There was also a stint on the client side with MTS, and a job in sales for the now defunct Pacific Western Airlines’ custom magazine West World.
It was on the agency side of the business that Brown’s career truly thrived, however. “I’m an agency rat–I figured that out a long time ago,” she said. “I love working as a team: the trust that’s involved, the respect you have for the people you work with and their particular talents. The fact you get to work on a full range of client businesses.”
Her career began in an era when clerical jobs were among the few positions in advertising available to women, and where casual sexism was the norm. “My boss would phone me up during work to flirt, and you had to roll with it,” she recalled in a 2009 post chronicling her career on the McKim Cringan George website.
“When I saw Mad Men I freaked, because it was exactly like that,” she told Marketing. “You just forget how much culture has changed. Time passes and things change. There were some good things about the ’60s and ’70s, and there were some very bad things, particularly as a woman.”
Brown’s career spanned a transformative period for the advertising industry, one that included the advent of the standalone media agency, which she still thinks was a significant blunder despite the considerable clout these agencies now possess. “One of the things I’ve always thought about media is that it’s just as creative as anything else,” she said. “I’m sure it was important to give agencies the muscle required to make those massive buys and get the rates down, [but] I almost felt sorry for those people who were sitting there buying millions of GRPs a day.”
MCG president and CEO Peter George, who has worked with Brown for the past six years, called her a “legend” in the Manitoba advertising industry, whose legacy is the current media executives she trained.

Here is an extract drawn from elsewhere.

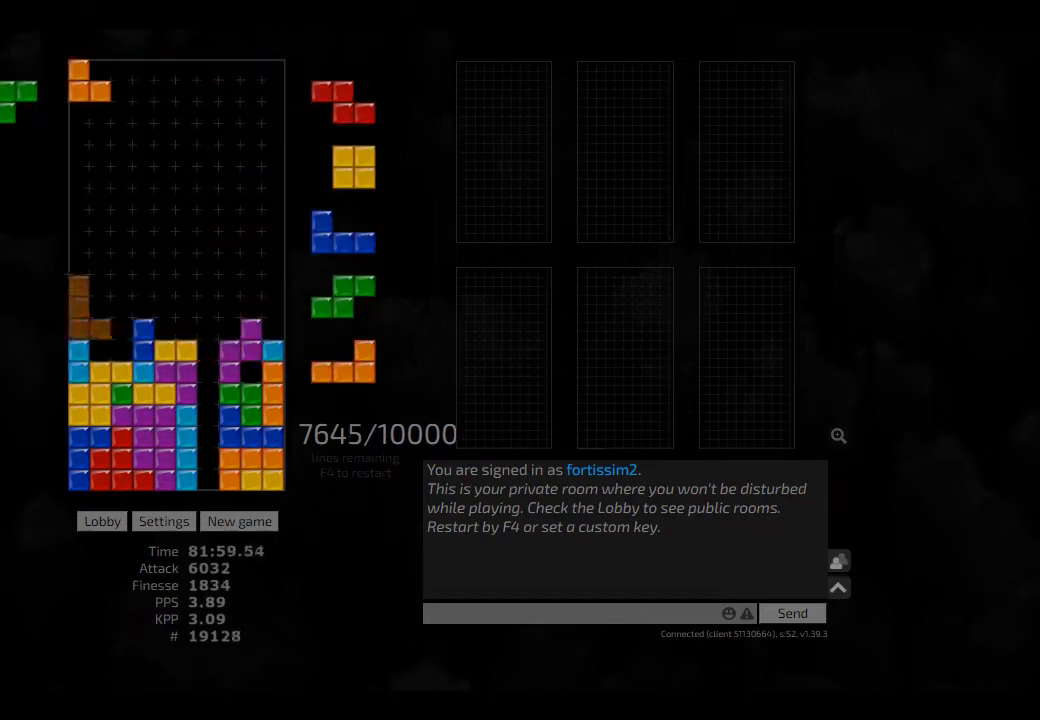
{"keys": ["hd", "hl", "left"], "events": [[42, "cw", "up"], [42, "hl", "down"], [84, "hl", "up"], [334, "cw", "down"], [417, "cw", "up"], [459, "hd", "down"], [500, "hl", "down"]]}
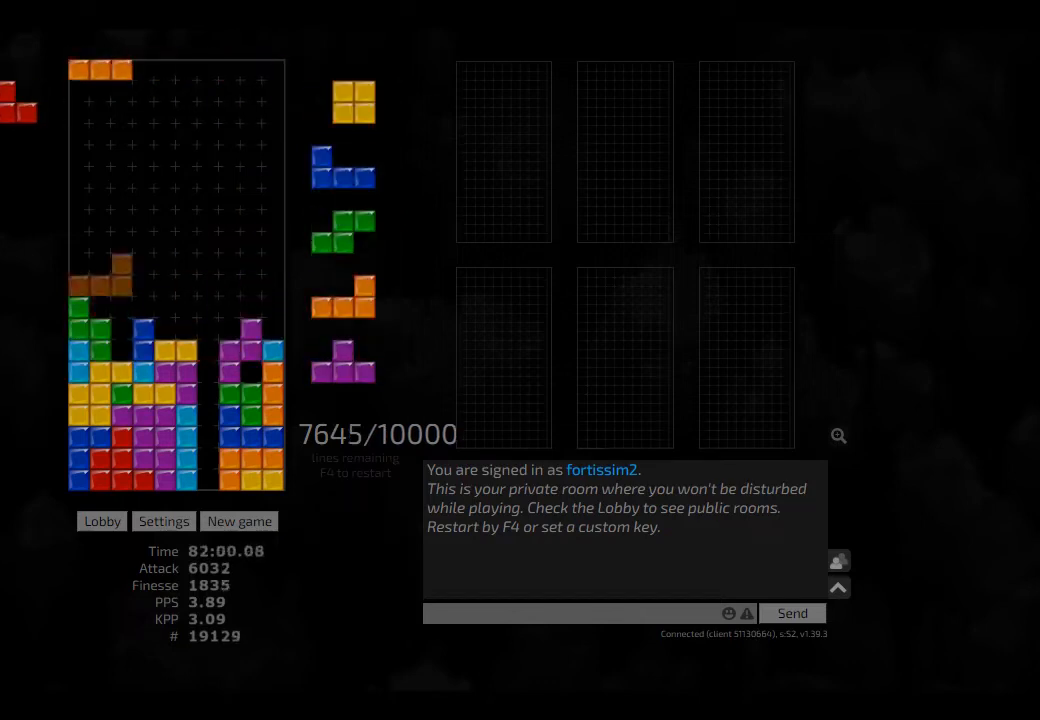
{"keys": ["hd"], "events": [[84, "ccw", "down"], [84, "hd", "up"], [84, "hl", "up"], [84, "right", "down"], [125, "left", "up"], [167, "ccw", "up"], [209, "hd", "down"], [209, "right", "up"], [250, "hl", "down"], [292, "hd", "up"], [334, "hl", "up"], [417, "hd", "down"]]}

“When people work with her they come away a lot more knowledgeable about what they’re doing,” said George. “Here in Manitoba there’s a generation of people who work in media who were mentored and trained by Margot, and they still look up to her as the person who provided that inspiration and training.”
George’s first encounter with Brown came several years ago, when his former agency, Taylor George Design, lured away one of her best employees. “She phoned me up to tell me how pissed off she was,” he said, laughing at the memory.
Despite her many years in the industry, Brown has been instrumental “leading the charge” in terms of digital media in recent years, said George. “For someone who’s been in the industry for so long, you’d expect them to be resistant to change and yearning for the old days, but she’s so excited about all the new technology,” he said. “She’s got this great focus on the future that’s quite interesting.”
Brown said she hasn’t formalized any retirement plans beyond some travel (there’s been a much-discussed cross-Canada road trip with a former colleague) and joining a golf league.
“I’m quite happy not doing anything as well,” she said. “You work so hard in this business you don’t really know what you do until you stop working, but there’s a lot that interests me. I think part of the journey is going to be figuring out where to go next.”
Colleagues and co-workers marked Brown’s retirement this week with a surprise party, where she was presented with a bus back sign featuring her likeness and the accompanying message “When office life gets a little stale, reach for RetireMints.” A similarly themed ad appeared in the Winnipeg Free Press, while party attendees were also given their own tin of RetireMints.